*MATERIAL SUPPLIED*:
◆ ◆ ◆ ◆ ◆

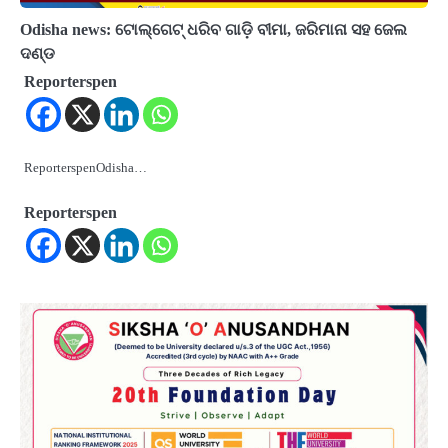
Odisha news: ଟୋଲ୍‌ଗେଟ୍ ଧରିବ ଗାଡ଼ି ବୀମା, ଜରିମାନା ସହ ଜେଲ
ଦଣ୍ଡ
Reporterspen
ReporterspenOdisha…
Reporterspen
2
ତିନି ଦିନିଆ ଓଡିଶାଗସ୍ତ ସାରି ଦିଲ୍ଲୀ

◆ ◆ ◆ ◆ ◆

*YOUR INSTRUCTIONS*: Each record above must be retyped exactly. Omit the pictures.

*RESPONSE FOR THIS EXERCISE*:
Odisha news: ଟୋଲ୍‌ଗେଟ୍ ଧରିବ ଗାଡ଼ି ବୀମା, ଜରିମାନା ସହ ଜେଲ
ଦଣ୍ଡ
Reporterspen
ReporterspenOdisha…
Reporterspen
2
ତିନି ଦିନିଆ ଓଡିଶାଗସ୍ତ ସାରି ଦିଲ୍ଲୀ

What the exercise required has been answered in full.